WHAT YOU HAVE TO DO:
Transcribe everything in the listing as written, and let no image into the copy.

GIVEN DATA:
>>>>>
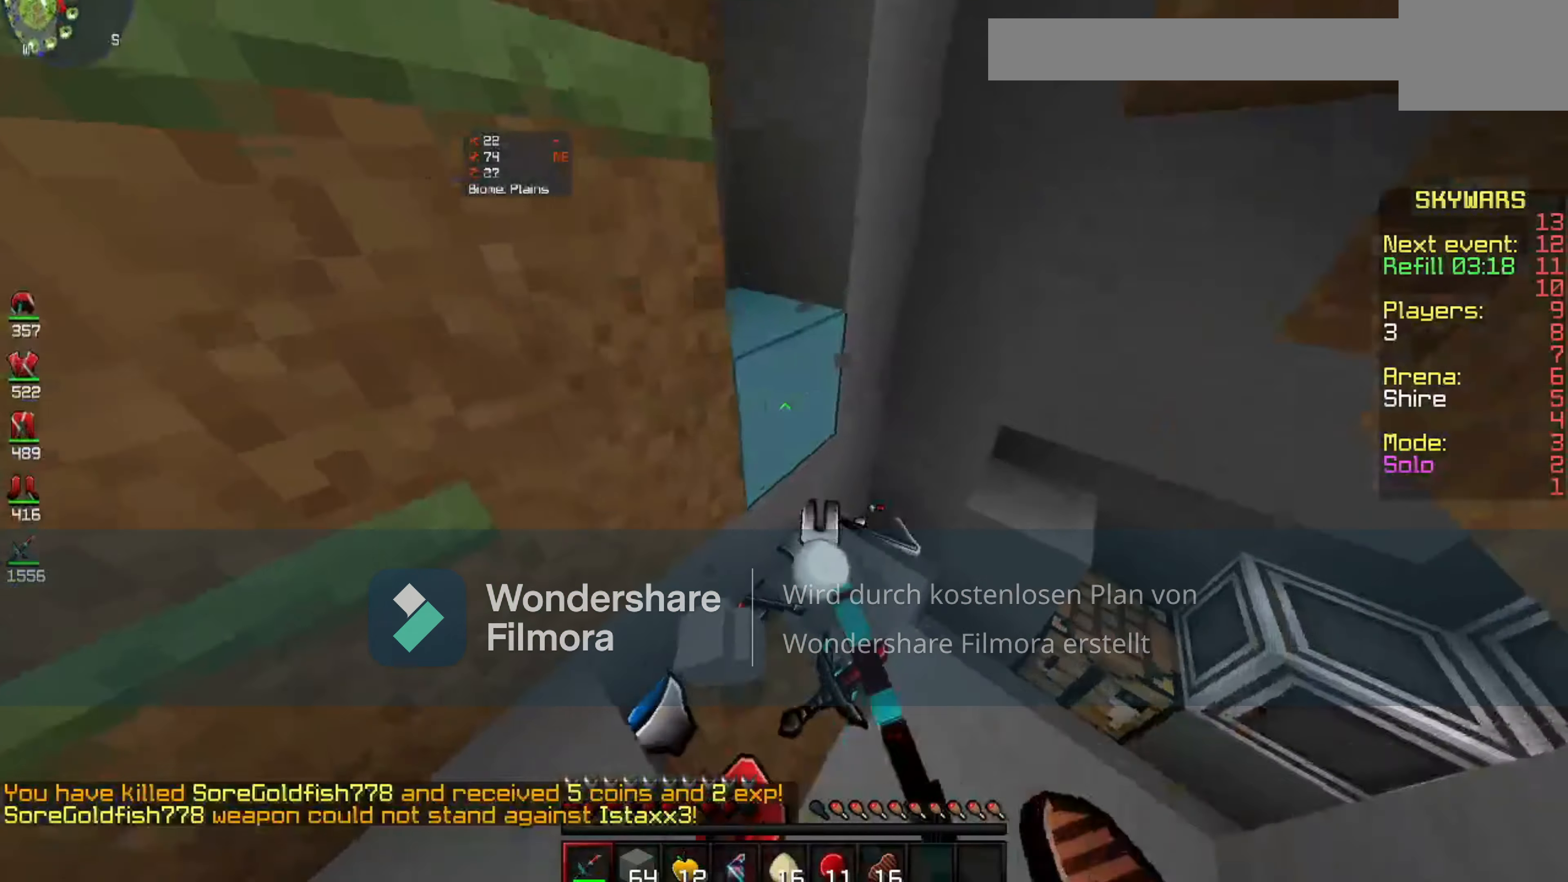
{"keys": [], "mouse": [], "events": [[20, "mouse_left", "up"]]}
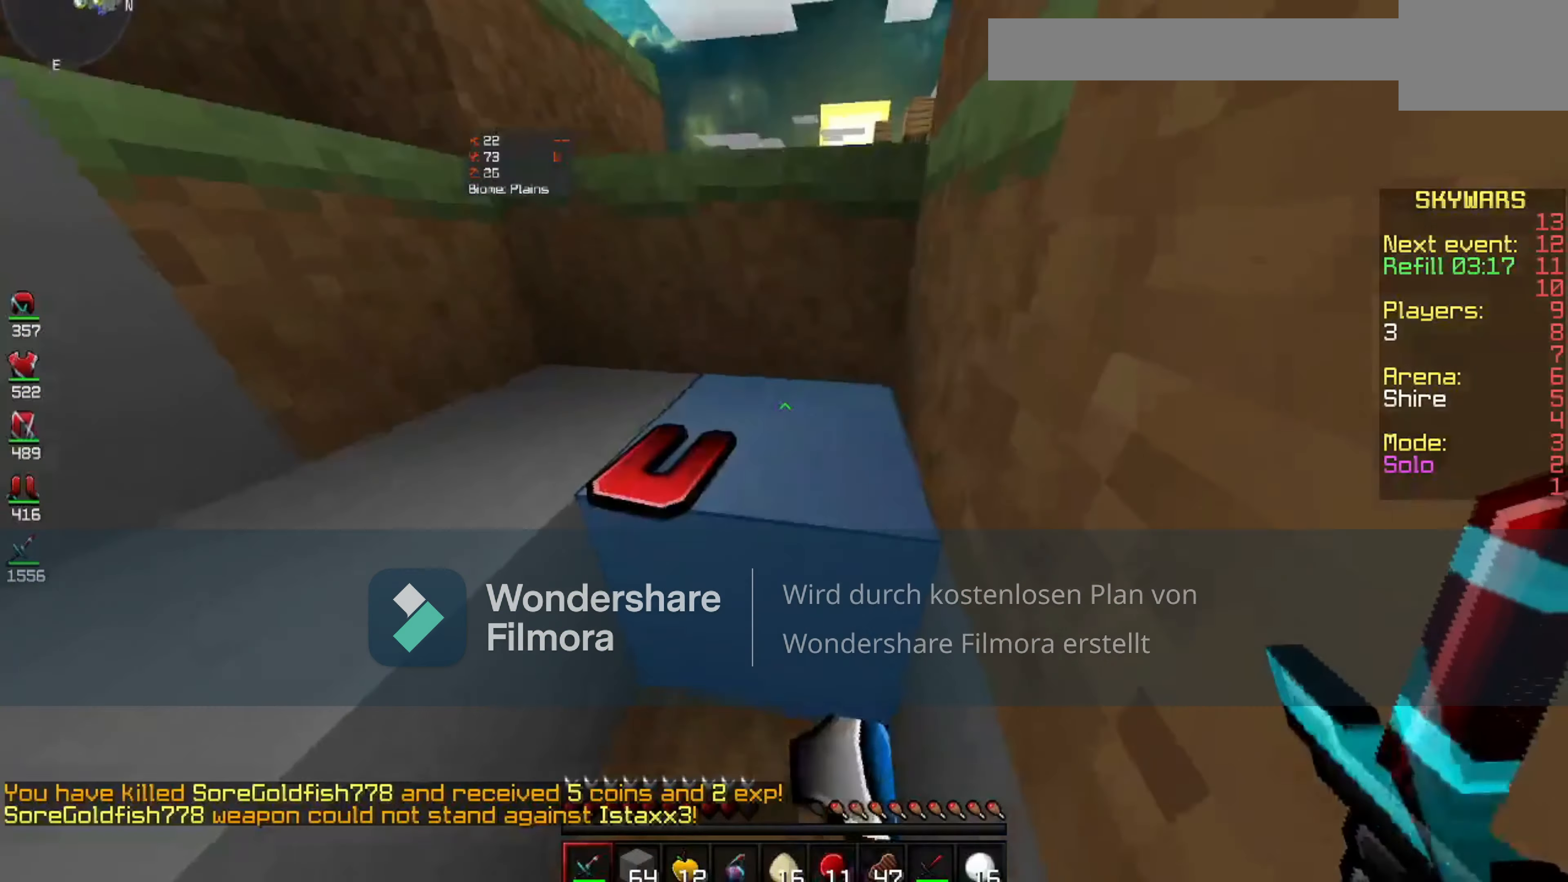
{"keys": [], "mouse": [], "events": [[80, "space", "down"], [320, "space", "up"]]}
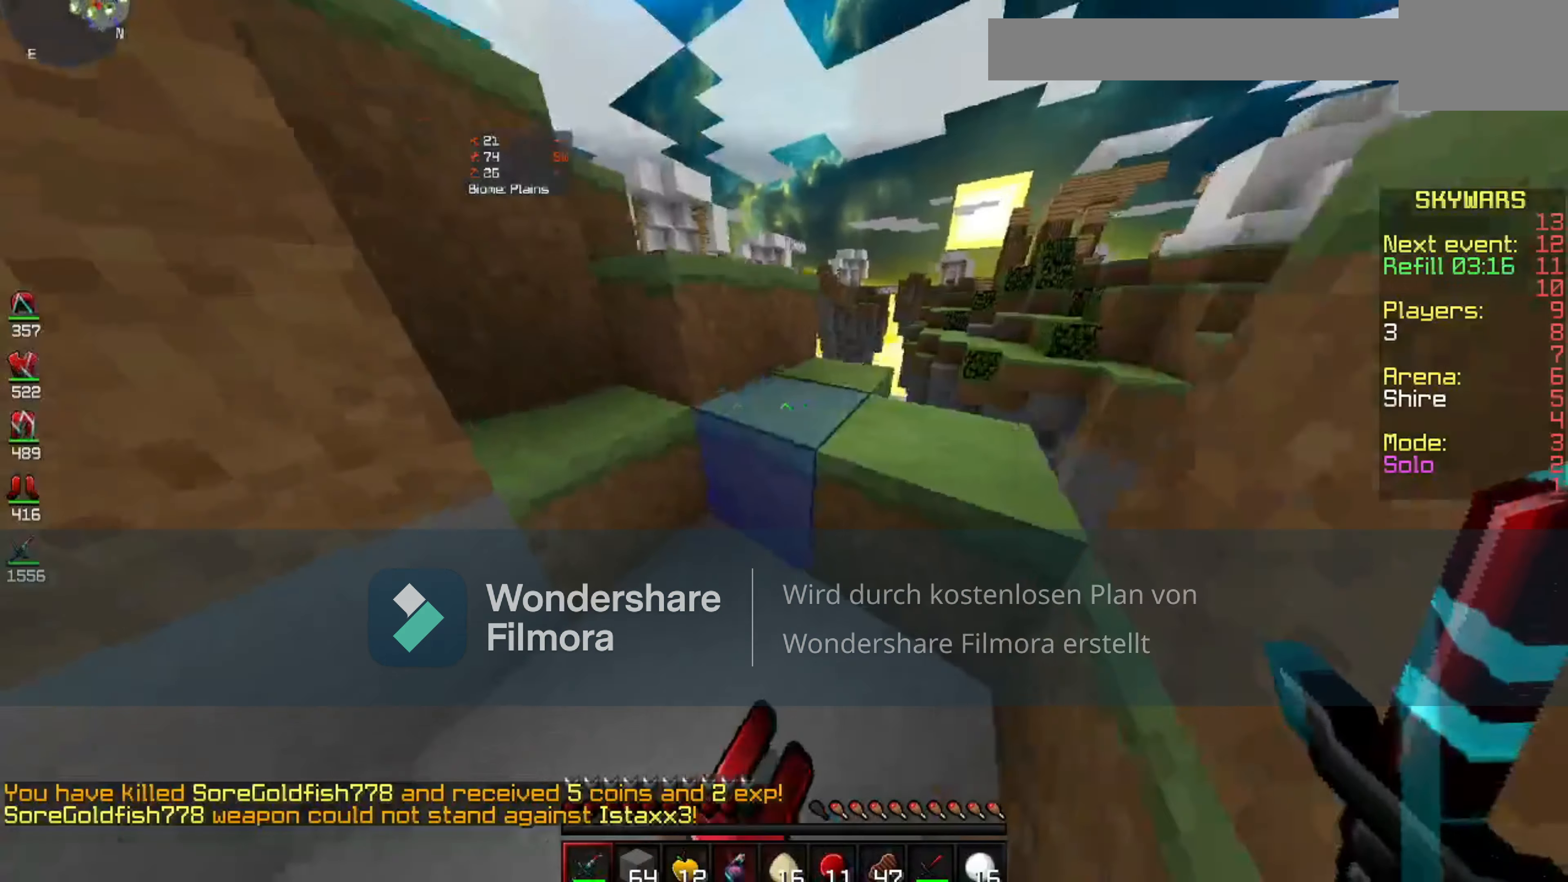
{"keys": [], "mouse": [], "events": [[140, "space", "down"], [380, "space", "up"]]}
<<<<<
EXPECTED ANSWER:
{"keys": [], "mouse": [], "events": [[20, "mouse_left", "up"]]}
{"keys": [], "mouse": [], "events": [[80, "space", "down"], [320, "space", "up"]]}
{"keys": [], "mouse": [], "events": [[140, "space", "down"], [380, "space", "up"]]}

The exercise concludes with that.